Raamdeo Agrawal of Motilal Oswal is a regular attendee at the Berkshire Hathaway annual meeting in Omaha, since he met Warren Buffett for the first time in 1994. Calling Warren Buffett his “guru,” Raamdeo Agrawal, the MD and Co-founder of Motilal Oswal Financial Services swears by the legendary icon’s investment philosophies. In a recent interview to ET Now, Raamdeo Agrawal revealed how Warren Buffett’s philosophy regarding diversification helped him to double his portfolio wealth in one year’s time. “I started buying stocks in 1980, so till about 1994, I used to think I am very smart guy and in my 10 crore portfolio, I had 200 stocks. More than 200 stocks, all sorts of junk were there, some good stocks were also there. Then I took one after I read Buffett first time. I cleaned up the portfolio and I had only 15 stocks that very year my portfolio doubled,” Raamdeo Agrawal told ET Now.
Interestingly, the Oracle of Omaha himself has a very concentrated portfolio, with just six stocks making up more than 70% of his overall investments. Renowned market risk expert Nassim Nicholas Taleb has recently published a blog post explaining how the billionaire investor made billions of dollars in the stock market by not only buying good stocks, but also refusing to buy bad stocks.
Nicholas Taleb, the celebrated author of ‘The Black Swan’, says that as opposed to popular belief, it was not ‘cost-benefit analysis’, but the ability to say ‘No’ to stocks which did not meet with Warren Buffett’s standards, which brought him billions in profits. He quotes Warren Buffett: “The difference between successful people and really successful people is that really successful people say no to almost everything.” Warren Buffett is often quoted as saying, “Diversification is protection against ignorance. It makes very little sense for those who know what they’re doing.”

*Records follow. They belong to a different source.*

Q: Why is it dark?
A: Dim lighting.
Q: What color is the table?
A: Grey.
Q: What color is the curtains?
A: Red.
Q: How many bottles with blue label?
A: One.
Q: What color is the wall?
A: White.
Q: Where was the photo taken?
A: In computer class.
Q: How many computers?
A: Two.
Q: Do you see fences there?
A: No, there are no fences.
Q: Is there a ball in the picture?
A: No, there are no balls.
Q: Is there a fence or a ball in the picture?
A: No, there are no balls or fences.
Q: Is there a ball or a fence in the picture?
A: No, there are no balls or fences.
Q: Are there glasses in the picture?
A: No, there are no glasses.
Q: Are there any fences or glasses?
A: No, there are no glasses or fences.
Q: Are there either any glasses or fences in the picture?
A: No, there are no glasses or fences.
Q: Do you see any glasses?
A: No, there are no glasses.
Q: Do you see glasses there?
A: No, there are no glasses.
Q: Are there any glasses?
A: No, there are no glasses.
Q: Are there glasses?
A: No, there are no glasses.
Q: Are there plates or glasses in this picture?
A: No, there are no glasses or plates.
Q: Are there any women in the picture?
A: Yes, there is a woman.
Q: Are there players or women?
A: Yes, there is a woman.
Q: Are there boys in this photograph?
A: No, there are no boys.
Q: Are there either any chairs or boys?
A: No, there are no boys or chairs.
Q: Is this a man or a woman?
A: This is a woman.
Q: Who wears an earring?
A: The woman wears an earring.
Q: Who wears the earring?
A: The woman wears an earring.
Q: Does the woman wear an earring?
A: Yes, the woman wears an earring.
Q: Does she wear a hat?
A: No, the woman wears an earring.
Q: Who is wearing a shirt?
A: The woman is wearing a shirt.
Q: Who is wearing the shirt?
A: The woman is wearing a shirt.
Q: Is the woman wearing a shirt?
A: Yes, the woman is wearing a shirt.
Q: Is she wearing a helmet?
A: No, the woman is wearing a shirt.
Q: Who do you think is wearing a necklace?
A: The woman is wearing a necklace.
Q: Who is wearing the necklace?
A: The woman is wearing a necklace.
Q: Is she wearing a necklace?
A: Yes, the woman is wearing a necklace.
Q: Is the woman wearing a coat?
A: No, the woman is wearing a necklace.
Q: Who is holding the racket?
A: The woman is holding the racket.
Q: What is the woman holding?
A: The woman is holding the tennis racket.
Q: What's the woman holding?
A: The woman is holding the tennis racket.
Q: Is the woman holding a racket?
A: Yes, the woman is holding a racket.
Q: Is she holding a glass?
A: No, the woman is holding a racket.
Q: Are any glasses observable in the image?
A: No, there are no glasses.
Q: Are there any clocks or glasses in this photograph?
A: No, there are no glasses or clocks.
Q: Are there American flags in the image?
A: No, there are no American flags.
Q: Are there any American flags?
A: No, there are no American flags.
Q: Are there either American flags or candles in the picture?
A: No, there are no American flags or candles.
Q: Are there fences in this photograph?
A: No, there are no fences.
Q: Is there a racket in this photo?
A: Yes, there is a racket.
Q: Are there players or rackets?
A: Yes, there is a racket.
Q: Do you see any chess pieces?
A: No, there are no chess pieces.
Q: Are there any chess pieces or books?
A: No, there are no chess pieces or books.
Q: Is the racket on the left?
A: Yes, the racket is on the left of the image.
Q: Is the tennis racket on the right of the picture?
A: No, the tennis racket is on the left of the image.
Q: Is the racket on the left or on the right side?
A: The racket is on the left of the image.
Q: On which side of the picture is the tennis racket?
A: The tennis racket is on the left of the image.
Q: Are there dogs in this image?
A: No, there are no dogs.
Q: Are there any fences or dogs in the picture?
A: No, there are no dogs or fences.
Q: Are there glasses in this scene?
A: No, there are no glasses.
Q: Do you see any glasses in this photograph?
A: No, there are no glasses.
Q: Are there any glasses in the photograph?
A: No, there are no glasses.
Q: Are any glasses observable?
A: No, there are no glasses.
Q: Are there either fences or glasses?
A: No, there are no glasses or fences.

In Morningstar conference held last month, Raamdeo Agrawal shared his insights on market timing, and its impact on wealth creation. “Timing the market kills the overall return of the portfolio,” says Raamdeo Agrawal. According to him, the investors should ‘buy right’ and ‘sit tight,’ for long-term wealth creation. “If you invest for the long-term, you’ll pass through phases of very high return, very low return, a phase of no return and also negative return. All this put together, creates long-term return. People want only high return phase.They don’t want other three. You will never have long-term return like that,” pointed out Raamdeo Agrawal.